The most commonly used metadata items are listed in the table below:

Item	Description
`Name`	Project name
`Run`	Parent run name
`Platform`	Sequencing platform (e.g. `novaseq600`)
`Sequencer model`	Model of sequencer used (e.g. `NovaSeq 6000`)
`User`	Name of the user(s)
`PI`	Name of PI(s)
`Organism`	Organism name(s)
`Library type`	The type of experiment (e.g. `RNA-seq`)
`Single cell platform`	Single cell platform, if applicable
`Number of cells`	Number of cells (single cell only)
`ICELL8 well list`	Well list file (ICELL8 only)
`Paired_end`	Whether the data are single- or paired- end
`Primary fastqs`	Subdirectory holding the ‘primary’ set of Fastq files for the project
`Samples`	Number and list of sample names for physical samples
`Biological samples`	List of subset of physical samples with biological data (if not set then all samples assumed to contain biological information)
`Multiplexed samples`	List of sample names for multiplexed for 10x Genomics CellPlex and Flex data and Parse Evercode data (if not set then there are no multiplexed samples; if set to `?` then there are multiplexed samples but the names are not known)
`Comments`	Any additional comments about the project

Typically most of the values are populated at setup time from the contents of the projects.info file (see Setting up analysis directories), with the others being set automatically (for example after running single cell analyses).

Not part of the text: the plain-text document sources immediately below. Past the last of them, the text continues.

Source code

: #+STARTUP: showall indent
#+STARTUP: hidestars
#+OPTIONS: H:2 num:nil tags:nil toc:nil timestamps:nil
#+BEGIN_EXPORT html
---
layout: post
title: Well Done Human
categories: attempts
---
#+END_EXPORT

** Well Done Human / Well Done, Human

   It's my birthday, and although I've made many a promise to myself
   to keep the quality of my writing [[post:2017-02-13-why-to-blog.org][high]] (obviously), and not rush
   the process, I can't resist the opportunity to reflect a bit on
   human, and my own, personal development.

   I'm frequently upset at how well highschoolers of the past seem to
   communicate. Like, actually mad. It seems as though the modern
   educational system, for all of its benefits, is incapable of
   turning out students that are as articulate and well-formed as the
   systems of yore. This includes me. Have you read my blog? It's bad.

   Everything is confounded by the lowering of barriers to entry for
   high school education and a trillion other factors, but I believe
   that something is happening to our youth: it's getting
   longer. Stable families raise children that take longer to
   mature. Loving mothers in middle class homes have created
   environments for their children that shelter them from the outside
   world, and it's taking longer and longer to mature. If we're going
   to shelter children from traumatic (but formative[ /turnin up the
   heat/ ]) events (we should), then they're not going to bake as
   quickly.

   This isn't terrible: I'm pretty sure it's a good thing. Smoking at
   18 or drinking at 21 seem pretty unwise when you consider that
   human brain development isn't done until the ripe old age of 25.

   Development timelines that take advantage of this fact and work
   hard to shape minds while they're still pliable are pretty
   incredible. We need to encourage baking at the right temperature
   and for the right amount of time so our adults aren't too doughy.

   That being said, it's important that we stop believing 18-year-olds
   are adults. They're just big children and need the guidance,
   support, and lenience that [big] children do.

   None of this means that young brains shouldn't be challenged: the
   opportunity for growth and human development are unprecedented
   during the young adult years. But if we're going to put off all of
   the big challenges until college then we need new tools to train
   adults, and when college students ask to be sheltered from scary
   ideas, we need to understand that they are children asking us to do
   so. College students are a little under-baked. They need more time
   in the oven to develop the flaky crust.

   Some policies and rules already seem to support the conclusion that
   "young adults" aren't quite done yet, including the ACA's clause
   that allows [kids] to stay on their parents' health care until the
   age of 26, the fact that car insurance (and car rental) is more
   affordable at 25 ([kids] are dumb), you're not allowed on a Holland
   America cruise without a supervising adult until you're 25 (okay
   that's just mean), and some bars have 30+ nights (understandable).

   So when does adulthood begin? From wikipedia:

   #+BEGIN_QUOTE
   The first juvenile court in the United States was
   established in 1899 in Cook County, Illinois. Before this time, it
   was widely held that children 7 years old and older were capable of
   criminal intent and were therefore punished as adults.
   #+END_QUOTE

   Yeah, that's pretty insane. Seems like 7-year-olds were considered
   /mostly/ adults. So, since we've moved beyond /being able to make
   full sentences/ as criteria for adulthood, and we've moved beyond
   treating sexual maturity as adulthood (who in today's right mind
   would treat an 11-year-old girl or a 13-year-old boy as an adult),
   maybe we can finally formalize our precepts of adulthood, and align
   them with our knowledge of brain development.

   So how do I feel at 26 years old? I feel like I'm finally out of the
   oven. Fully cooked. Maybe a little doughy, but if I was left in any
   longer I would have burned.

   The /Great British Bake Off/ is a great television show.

Multiple Fastq sets within projects

Normally each project will only have one set of Fastq files associated with it, and these will be in the fastqs subdirectory of the project directory.

However some analyses may have more than one sets of associated Fastqs, and in these cases there will be multiple subdirectories (each of which contains one of these sets).

For example, ICELL8 single cell projects typically have two or three sets of Fastqs:

fastqs.samples are the Fastqs after filtering and QC, with the reads assigned to samples according to the well list file
fastqs.barcodes are the Fastqs after filtering and QC, with the reads assigned to barcodes according to the well list file
(if present) fastqs are the original Fastq files produced by the BCL to Fastq conversion, without any additional filtering or QC

The project metadata file includes the item Primary fastqs which indicates which of the Fastq sets is the principal one.

`undetermined` project directory

This is a special project that is created for storage and QC of the reads which couldn’t be assigned to any samples by the Fastq generation.